+++ Exercise inputs +++
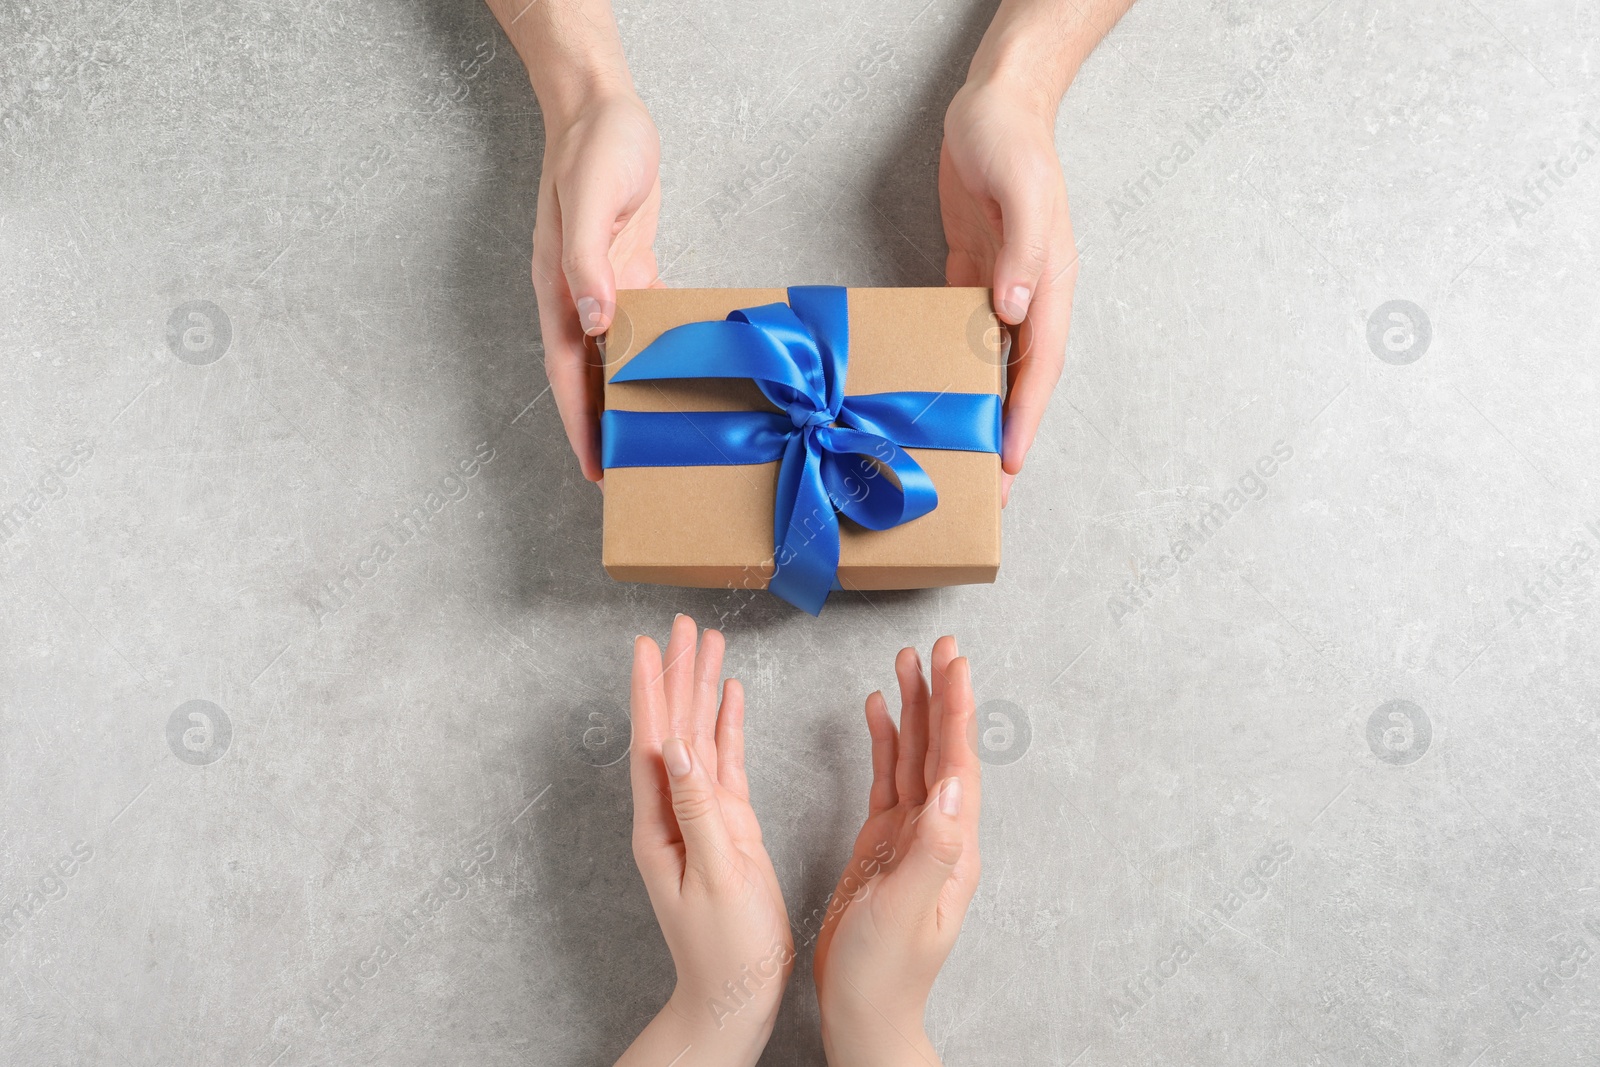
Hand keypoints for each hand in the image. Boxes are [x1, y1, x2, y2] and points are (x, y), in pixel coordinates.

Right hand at [533, 89, 663, 483]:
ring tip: (658, 436)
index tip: (596, 470)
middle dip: (604, 425)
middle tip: (633, 472)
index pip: (567, 374)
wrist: (602, 107)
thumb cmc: (594, 149)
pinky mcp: (630, 269)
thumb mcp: (590, 201)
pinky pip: (644, 323)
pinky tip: (682, 374)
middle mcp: (577, 297)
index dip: (579, 423)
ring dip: (631, 395)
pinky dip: (657, 351)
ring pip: (616, 356)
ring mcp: (604, 285)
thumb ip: (588, 261)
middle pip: (590, 377)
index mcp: (558, 289)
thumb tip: (592, 319)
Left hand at [617, 615, 792, 1066]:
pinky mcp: (728, 827)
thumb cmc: (726, 950)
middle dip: (677, 674)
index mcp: (661, 825)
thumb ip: (700, 810)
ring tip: (708, 644)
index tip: (650, 643)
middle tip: (683, 625)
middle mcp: (674, 813)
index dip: (651, 689)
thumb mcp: (716, 876)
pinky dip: (727, 727)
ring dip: (700, 690)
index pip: (652, 742)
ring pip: (698, 738)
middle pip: (672, 728)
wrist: (735, 996)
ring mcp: (700, 818)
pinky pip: (725, 764)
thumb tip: (679, 748)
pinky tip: (730, 698)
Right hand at [813, 637, 981, 1066]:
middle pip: (941, 749)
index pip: (957, 764)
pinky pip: (886, 778)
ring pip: (913, 756)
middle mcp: (937, 833)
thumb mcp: (906, 910)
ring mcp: (909, 835)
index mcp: (951, 847)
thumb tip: (950, 787)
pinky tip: (876, 711)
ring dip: (912, 709)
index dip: (957, 712)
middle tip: (939, 646)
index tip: (956, 665)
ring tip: (906, 662)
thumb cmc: (884, 972)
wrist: (862, 1010)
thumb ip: (930, 849)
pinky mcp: (881, 842)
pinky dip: (882, 741)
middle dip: (940, 695)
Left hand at [940, 77, 1076, 505]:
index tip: (1010, 463)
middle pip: (1020, 380)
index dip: (1025, 417)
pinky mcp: (971, 275)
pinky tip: (931, 398)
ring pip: (991, 366)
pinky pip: (961, 335)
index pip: (1040, 365)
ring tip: (958, 460)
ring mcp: (1000, 289)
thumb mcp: (1020, 188)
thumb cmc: (1010, 139)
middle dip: (1005, 436)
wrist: (994, 103)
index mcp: (1049, 283)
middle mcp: (1027, 296)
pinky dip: (951, 371)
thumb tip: (1012, 308)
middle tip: (986, 492)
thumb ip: (1020, 249)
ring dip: (978, 412)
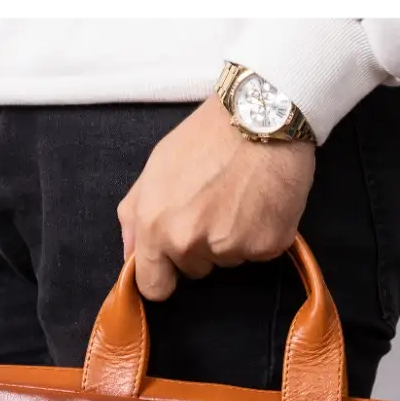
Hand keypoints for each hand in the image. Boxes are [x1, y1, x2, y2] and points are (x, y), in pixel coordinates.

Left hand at [117, 95, 315, 301]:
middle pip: (194, 271)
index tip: (172, 264)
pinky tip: (261, 201)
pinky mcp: (268, 245)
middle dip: (200, 246)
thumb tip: (130, 254)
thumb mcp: (155, 167)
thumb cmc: (205, 137)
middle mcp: (191, 243)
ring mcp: (232, 247)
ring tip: (239, 196)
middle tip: (214, 203)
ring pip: (228, 261)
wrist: (261, 113)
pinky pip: (259, 253)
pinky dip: (261, 233)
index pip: (154, 287)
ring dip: (232, 238)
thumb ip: (134, 215)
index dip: (163, 275)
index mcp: (157, 228)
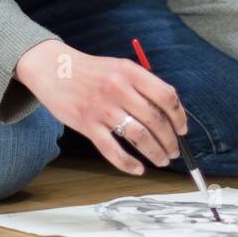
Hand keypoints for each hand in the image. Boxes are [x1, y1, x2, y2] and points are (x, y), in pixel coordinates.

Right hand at [14, 40, 188, 175]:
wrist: (54, 68)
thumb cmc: (91, 71)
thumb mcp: (119, 67)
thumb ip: (141, 85)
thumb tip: (168, 113)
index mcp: (130, 71)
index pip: (166, 96)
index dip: (179, 116)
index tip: (183, 130)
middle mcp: (119, 88)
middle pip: (155, 119)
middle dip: (170, 140)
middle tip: (174, 151)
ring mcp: (102, 107)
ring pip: (139, 136)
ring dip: (155, 152)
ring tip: (162, 160)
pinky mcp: (87, 124)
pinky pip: (112, 150)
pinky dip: (128, 163)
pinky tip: (138, 169)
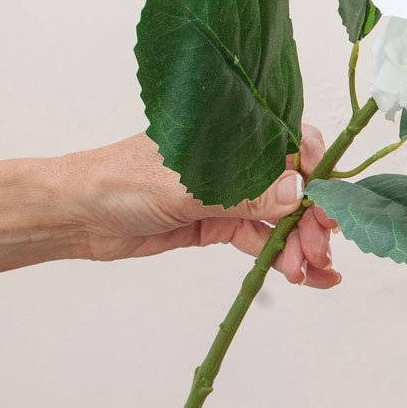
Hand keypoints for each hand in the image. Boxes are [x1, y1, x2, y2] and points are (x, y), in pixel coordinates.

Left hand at [62, 127, 340, 288]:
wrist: (79, 215)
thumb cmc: (121, 181)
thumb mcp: (187, 187)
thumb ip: (245, 193)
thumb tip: (299, 193)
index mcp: (232, 132)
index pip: (290, 142)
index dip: (316, 173)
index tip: (327, 206)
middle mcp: (236, 159)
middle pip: (292, 186)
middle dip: (312, 220)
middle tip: (319, 252)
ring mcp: (229, 192)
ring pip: (281, 217)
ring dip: (301, 244)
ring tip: (315, 273)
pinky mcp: (219, 223)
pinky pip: (261, 239)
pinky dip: (282, 256)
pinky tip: (303, 275)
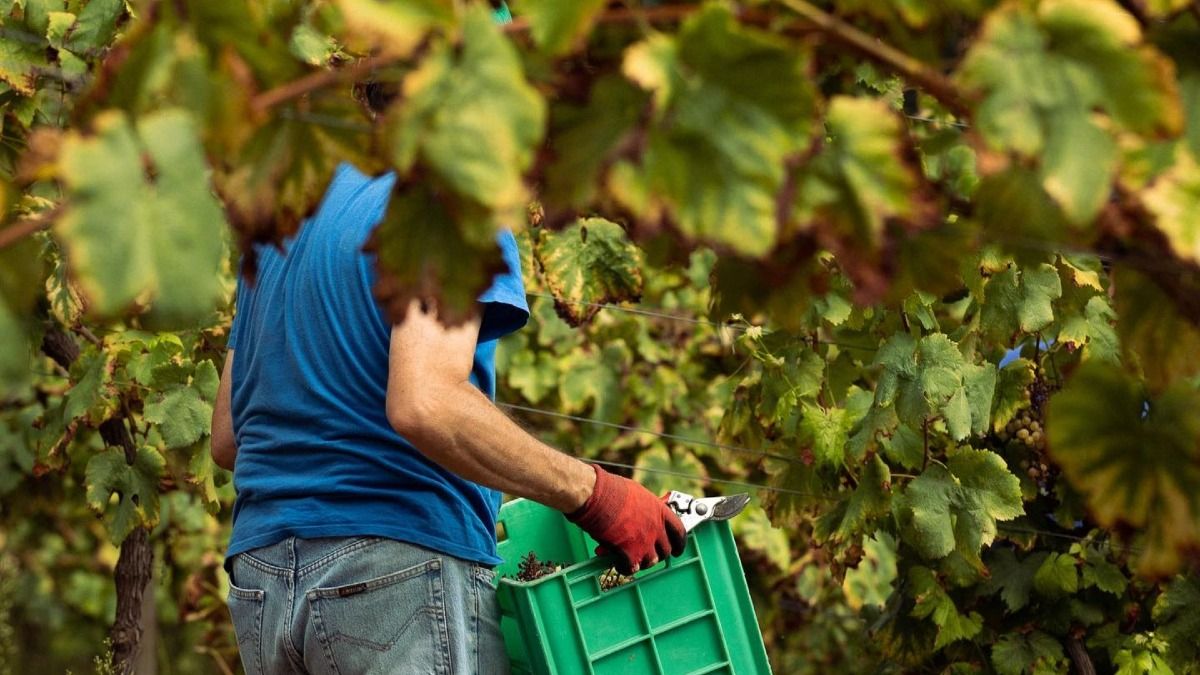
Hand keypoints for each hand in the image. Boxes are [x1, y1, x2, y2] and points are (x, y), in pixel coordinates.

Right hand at [566, 465, 686, 575]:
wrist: (596, 495)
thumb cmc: (610, 489)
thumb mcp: (636, 494)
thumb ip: (644, 508)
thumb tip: (640, 515)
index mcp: (659, 510)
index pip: (679, 531)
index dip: (679, 543)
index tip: (677, 549)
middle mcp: (656, 527)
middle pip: (666, 550)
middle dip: (658, 554)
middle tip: (648, 554)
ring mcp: (644, 542)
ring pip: (651, 561)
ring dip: (642, 561)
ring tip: (631, 559)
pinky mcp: (629, 553)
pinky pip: (631, 568)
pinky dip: (624, 567)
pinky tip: (617, 563)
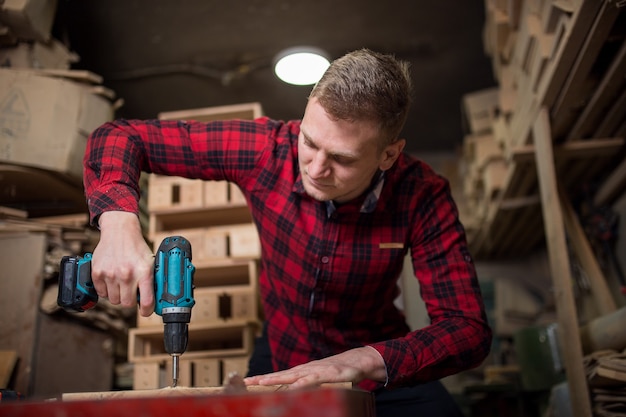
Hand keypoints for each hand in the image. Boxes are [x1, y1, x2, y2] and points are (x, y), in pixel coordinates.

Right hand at [91, 211, 154, 315]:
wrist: (119, 231)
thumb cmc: (136, 247)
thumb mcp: (150, 262)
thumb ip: (151, 280)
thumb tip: (154, 300)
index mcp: (143, 272)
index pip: (146, 301)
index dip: (147, 311)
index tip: (146, 311)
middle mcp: (127, 274)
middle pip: (127, 304)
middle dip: (131, 301)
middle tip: (132, 293)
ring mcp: (111, 274)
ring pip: (114, 300)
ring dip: (118, 295)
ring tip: (122, 284)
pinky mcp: (97, 273)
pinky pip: (102, 293)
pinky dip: (107, 290)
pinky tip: (112, 281)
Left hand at [244, 346, 386, 388]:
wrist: (357, 361)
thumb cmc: (336, 371)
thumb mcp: (317, 378)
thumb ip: (305, 383)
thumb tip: (292, 393)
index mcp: (301, 371)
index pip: (278, 375)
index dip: (262, 379)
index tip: (246, 382)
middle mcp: (305, 369)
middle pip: (280, 374)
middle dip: (262, 379)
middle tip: (246, 382)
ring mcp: (315, 370)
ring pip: (292, 376)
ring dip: (277, 379)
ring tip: (261, 383)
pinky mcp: (328, 374)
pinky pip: (312, 379)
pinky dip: (302, 383)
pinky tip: (293, 387)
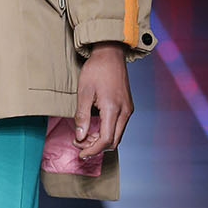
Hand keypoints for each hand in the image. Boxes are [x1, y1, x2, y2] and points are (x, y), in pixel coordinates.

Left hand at [74, 42, 133, 159]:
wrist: (111, 53)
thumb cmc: (96, 69)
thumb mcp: (84, 92)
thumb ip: (82, 116)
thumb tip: (80, 136)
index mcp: (113, 108)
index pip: (106, 140)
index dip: (92, 150)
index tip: (81, 153)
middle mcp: (125, 111)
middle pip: (114, 141)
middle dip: (96, 147)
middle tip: (79, 143)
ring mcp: (128, 109)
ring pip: (117, 135)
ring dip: (101, 140)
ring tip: (85, 135)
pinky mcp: (127, 106)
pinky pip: (119, 127)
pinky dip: (107, 132)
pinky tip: (95, 128)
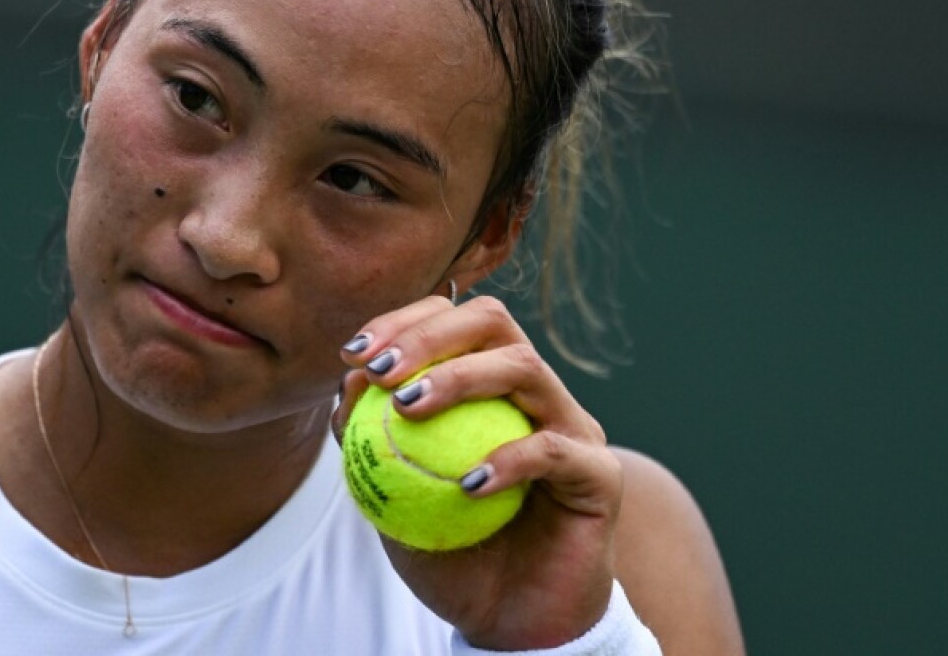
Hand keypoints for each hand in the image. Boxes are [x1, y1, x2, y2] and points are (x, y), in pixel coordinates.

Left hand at [334, 294, 621, 650]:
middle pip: (493, 322)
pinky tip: (465, 485)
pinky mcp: (599, 473)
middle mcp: (535, 394)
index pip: (452, 323)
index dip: (403, 323)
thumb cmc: (454, 556)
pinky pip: (553, 450)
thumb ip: (374, 442)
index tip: (354, 354)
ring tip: (408, 410)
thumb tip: (347, 380)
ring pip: (524, 367)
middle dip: (431, 334)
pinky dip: (506, 460)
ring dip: (460, 378)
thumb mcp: (394, 500)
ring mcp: (573, 427)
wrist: (510, 625)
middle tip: (382, 371)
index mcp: (491, 386)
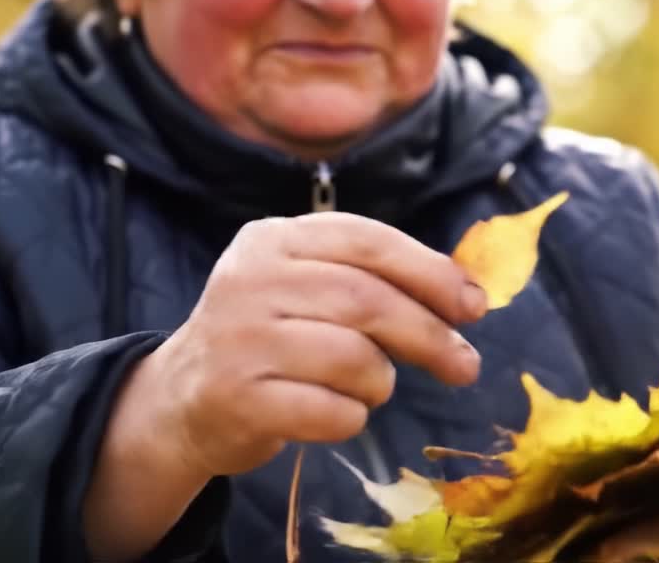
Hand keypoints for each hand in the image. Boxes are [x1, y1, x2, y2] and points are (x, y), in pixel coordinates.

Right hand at [129, 212, 488, 478]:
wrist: (184, 400)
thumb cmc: (273, 338)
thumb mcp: (309, 287)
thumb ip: (376, 280)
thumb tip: (470, 298)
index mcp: (274, 240)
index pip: (368, 241)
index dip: (431, 273)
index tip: (474, 306)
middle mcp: (250, 281)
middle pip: (367, 301)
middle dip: (429, 334)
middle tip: (465, 365)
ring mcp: (238, 340)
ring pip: (355, 358)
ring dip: (381, 382)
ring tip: (369, 387)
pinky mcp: (237, 400)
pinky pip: (333, 411)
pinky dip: (351, 417)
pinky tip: (334, 412)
+++
Task brief »
Among the lines above, repeat exactly those from the line with "index tip: (596, 470)" to the line with "middle pip: (672, 728)", counting both ends.

Exercise response »
index tip: (596, 470)
middle dip: (604, 425)
middle tip: (633, 472)
index pip: (567, 374)
wrist: (602, 107)
thumb cmc: (594, 149)
pinky mcp: (630, 269)
thumb mcp: (590, 201)
pinky pip: (644, 323)
pinky tip: (682, 374)
middle mcp: (577, 297)
index dip: (579, 423)
ring dip: (631, 395)
pinky dip: (657, 351)
ring pip: (616, 356)
ring mcp: (604, 285)
thumb ip: (588, 261)
middle pip: (590, 377)
index mcp: (558, 289)
thumb tip: (592, 319)
Left hand at [617, 615, 792, 1066]:
pinky mcp: (728, 827)
thumb cmc: (726, 950)
middle dip: (677, 674)
index mcp: (661, 825)
thumb ip: (700, 810)
ring tip: (708, 644)
index tip: (650, 643)
middle tip: (683, 625)
middle mcp: (674, 813)
index dip: (651, 689)
thumb mcp: (716, 876)
pinky dip: (727, 727)
ring dip: (700, 690)
index pip: (652, 742)
ring pip: (698, 738)
middle pip: (672, 728)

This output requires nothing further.